German industry urges next government to ensure lower energy prices at EU and national level
Clean Energy Wire
German industry association BDI has called on the next government to focus on lowering energy prices at both the national and European level.
In its recommendations for climate and energy policies after the February snap election, the BDI said the next leadership should extend electricity price subsidies for energy-intensive companies and ensure that the EU agrees based on state aid rules. “EU state aid regulations must not stand in the way of relief from rising prices, grid charges and levies,” wrote the association.

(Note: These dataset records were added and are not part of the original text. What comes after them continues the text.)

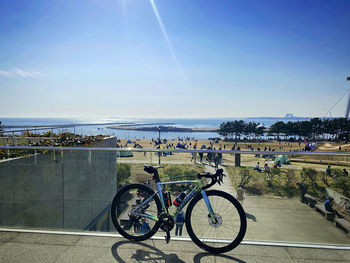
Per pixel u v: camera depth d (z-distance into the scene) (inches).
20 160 149.8
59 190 145.6
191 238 114.2
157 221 117.6
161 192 119.3
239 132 5570.9
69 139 412.8
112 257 108.0
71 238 125.6
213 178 116.2
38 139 396.8
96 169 140.6
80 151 143.8
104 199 137.1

The BDI also recommended a stronger implementation of so-called “Carbon Contracts for Difference”, a scheme which helps companies bridge the additional costs of switching to more climate-friendly production, also using EU funds. BDI emphasises that the new 2040 climate target – which will soon be negotiated in the EU – should not overburden the industry and that companies should receive the financial support they need.
At the national level, lower electricity prices should be guaranteed through an “ambitious” expansion of renewables, pushed by accelerating approval procedures, and accompanied by the necessary grid buildout. The BDI is also in favour of “vigorously” expanding the hydrogen and CO2 infrastructure.
The weakness of Germany’s large industrial base has become a campaign focus ahead of this month’s snap election. Competitiveness and future industrial policies are key talking points among experts, and businesses agree that the new government must push forward industry decarbonisation in close cooperation with the EU.